- **Work instruction**: Tally every line in the following material that has the word "ВИРОБНИЦТВА" in it, and answer with that figure alone.

- **Information**:
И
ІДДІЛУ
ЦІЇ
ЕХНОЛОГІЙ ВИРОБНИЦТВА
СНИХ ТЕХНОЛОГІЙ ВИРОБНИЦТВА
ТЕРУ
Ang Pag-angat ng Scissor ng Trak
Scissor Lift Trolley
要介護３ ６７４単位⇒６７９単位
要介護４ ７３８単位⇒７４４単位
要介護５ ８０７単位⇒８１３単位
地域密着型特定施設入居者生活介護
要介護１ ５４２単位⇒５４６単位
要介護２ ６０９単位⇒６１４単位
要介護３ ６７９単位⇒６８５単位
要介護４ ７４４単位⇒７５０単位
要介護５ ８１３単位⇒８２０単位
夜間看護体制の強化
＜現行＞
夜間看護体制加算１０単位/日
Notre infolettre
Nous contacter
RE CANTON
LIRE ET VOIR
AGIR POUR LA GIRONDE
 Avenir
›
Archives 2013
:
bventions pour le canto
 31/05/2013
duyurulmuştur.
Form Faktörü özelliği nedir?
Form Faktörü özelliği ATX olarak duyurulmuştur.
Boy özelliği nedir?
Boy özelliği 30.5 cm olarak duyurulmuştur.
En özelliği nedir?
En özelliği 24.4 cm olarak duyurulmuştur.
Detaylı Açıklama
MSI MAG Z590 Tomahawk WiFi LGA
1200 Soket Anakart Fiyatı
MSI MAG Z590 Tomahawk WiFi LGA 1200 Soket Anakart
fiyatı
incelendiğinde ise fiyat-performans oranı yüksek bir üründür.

- **Exercise answer**: 2